> **Selected excerpt**
# # # # # # #

But let's say that phone number is actually held with a different carrier because it's toll-free and forwarded, or it's hooked up directly to some fancy 3rd party marketing analysis system with chatbots and all sorts of AI triage to force a caller to go through painful questions before routing the call to a real person via their real number.

So now the carrier has to deal with the paperwork and alterations to their system to prove that they have checked and can confirm the level of confidence they have on the numbers they DON'T host - but their customer DOES legally own (perhaps by a different legal entity under an umbrella group of companies and now they're asking for whatever might be required to prove there is a link between them); and that this non-hosted / customer-owned number is legitimately being used by the people who are trying to use it... and that's originating from the carrier's own network. (Thanks for following all of the inappropriate punctuation in that needlessly long, multi-layered sentence).

All that just to show a customer's main-line number on some of their outbound calls.

Has Ofcom in the UK killed STIR/SHAKEN?

They may have been the first, but certainly won't be the only regulator to point out the holes in the current plan outweigh the effort to implement and operate, leaving way for something else to come along and actually work.

And who better than the US to once again be the best country to disprove their own advice. Which is that STIR/SHAKEN will rapidly expand and get introduced everywhere that a PSTN line exists because they are simply the best, better than all the rest...

# # # # # # #

> **Information supplied**
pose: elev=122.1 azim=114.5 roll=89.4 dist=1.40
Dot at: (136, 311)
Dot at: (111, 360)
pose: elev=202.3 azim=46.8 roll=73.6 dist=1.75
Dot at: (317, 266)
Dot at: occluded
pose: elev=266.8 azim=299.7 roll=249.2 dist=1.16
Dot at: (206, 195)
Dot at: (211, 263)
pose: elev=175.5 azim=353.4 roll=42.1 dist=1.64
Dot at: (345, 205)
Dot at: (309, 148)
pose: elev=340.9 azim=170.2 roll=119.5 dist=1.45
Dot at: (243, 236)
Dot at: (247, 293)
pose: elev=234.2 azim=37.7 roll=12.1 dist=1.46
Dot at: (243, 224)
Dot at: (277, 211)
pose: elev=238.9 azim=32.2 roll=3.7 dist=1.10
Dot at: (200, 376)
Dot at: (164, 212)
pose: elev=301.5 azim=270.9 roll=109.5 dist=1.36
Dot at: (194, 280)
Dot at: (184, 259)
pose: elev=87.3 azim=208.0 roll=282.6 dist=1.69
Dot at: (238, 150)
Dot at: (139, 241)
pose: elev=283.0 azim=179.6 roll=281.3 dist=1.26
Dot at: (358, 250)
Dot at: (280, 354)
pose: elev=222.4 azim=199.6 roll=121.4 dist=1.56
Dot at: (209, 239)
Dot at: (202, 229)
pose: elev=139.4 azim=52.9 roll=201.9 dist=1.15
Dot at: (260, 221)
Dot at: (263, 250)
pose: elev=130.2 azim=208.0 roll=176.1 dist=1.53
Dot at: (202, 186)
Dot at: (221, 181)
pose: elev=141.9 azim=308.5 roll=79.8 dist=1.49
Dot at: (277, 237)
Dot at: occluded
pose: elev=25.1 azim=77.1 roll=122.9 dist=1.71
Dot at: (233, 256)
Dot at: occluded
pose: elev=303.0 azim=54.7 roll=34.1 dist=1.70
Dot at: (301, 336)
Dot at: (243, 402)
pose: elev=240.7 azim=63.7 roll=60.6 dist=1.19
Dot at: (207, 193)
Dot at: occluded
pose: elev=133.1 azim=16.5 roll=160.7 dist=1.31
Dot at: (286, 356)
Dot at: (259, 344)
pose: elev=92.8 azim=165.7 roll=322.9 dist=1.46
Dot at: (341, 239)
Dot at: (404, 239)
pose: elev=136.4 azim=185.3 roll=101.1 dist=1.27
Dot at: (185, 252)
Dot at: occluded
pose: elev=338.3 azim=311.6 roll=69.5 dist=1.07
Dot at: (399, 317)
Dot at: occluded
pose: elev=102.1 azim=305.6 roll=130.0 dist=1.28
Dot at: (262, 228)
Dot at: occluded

# # # # # # #

> **Exercise requirements**
a – Extract the portion of the STIR/SHAKEN passage starting with "All that just" and going on through "and actually work.".
b – List, in order of appearance, every abbreviation in the STIR/SHAKEN passage, counting STIR/SHAKEN as a single item.
The lines that come after the passage were taken from a different source.

> **Results of the exercise**
a –
All that just to show a customer's main-line number on some of their outbound calls.

Has Ofcom in the UK killed STIR/SHAKEN?

They may have been the first, but certainly won't be the only regulator to point out the holes in the current plan outweigh the effort to implement and operate, leaving way for something else to come along and actually work.

b –
AI
UK
STIR/SHAKEN
US
PSTN